Suena duro, pero a mí me pasó un poco eso.
Hubo un tiempo en que me sabía más narrada que vivida. Más publicada que pensada. Más pendiente de mi reflejo que de mi experiencia. Y no hablo solo de redes sociales. Hablo también de esa lógica que se mete en todo: medir, optimizar, reaccionar, simplificar, opinar al tiro, estar visible, no desaparecer nunca. Como si desaparecer un rato fuera un fracaso.
Yo hoy pienso casi al revés. A veces desaparecer un rato es salud.
No subir algo no significa que no haya sido importante. No opinar de inmediato no significa que una no tenga criterio. No mostrarse no significa no existir. A veces significa exactamente lo contrario: existir con más verdad.

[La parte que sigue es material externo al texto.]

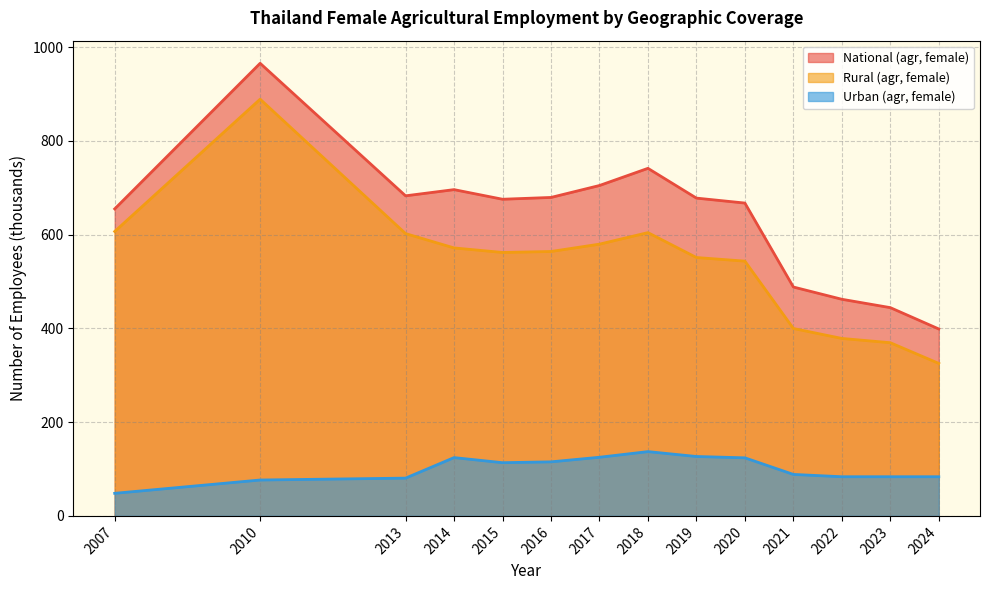

Between 2014 and 2018, which series saw the biggest shift?

National (agr, female)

Sé que esto puede sonar impopular, porque ahora se repite mucho que hay que tener voz, marca, presencia, comunidad, visibilidad. Y sí, en algunos casos eso sirve, conecta, abre puertas. No lo niego. Pero también creo que hemos romantizado demasiado la exposición. Como si toda opacidad fuera sospechosa. Como si toda reserva fuera inseguridad. Como si una persona que no se cuenta entera estuviera escondiendo algo.
Yo ya no lo veo así. Para mí, guardar partes de una misma no es atraso. Es soberanía.
Me gusta pensar que todavía tengo zonas no traducidas. Recuerdos que no fueron convertidos en publicación. Conversaciones que no terminaron resumidas en una frase ingeniosa. Días feos que no busqué volver “contenido honesto”. Días lindos que no sacrifiqué por sacarles una buena foto. Y te juro que ahí he sentido una libertad bien extraña, casi antigua: la libertad de vivir algo sin administrarlo.
Capaz que el gesto más rebelde de esta época no sea hablar más fuerte, sino proteger lo que no necesita audiencia.
Yo no quiero volverme una enemiga de lo digital. Eso sería demasiado simple. Lo que quiero es otra relación con este mundo. Más consciente, más dueña, menos obediente. Usar la tecnología, sí, pero no entregarle mi forma de sentir. Participar, sí, pero sin transformarme entera en material visible. Estar conectada, sí, pero no colonizada.
Porque al final, y esto lo aprendí tarde, una vida no vale más por ser compartida.
A veces vale más precisamente porque nadie la vio mientras estaba ocurriendo.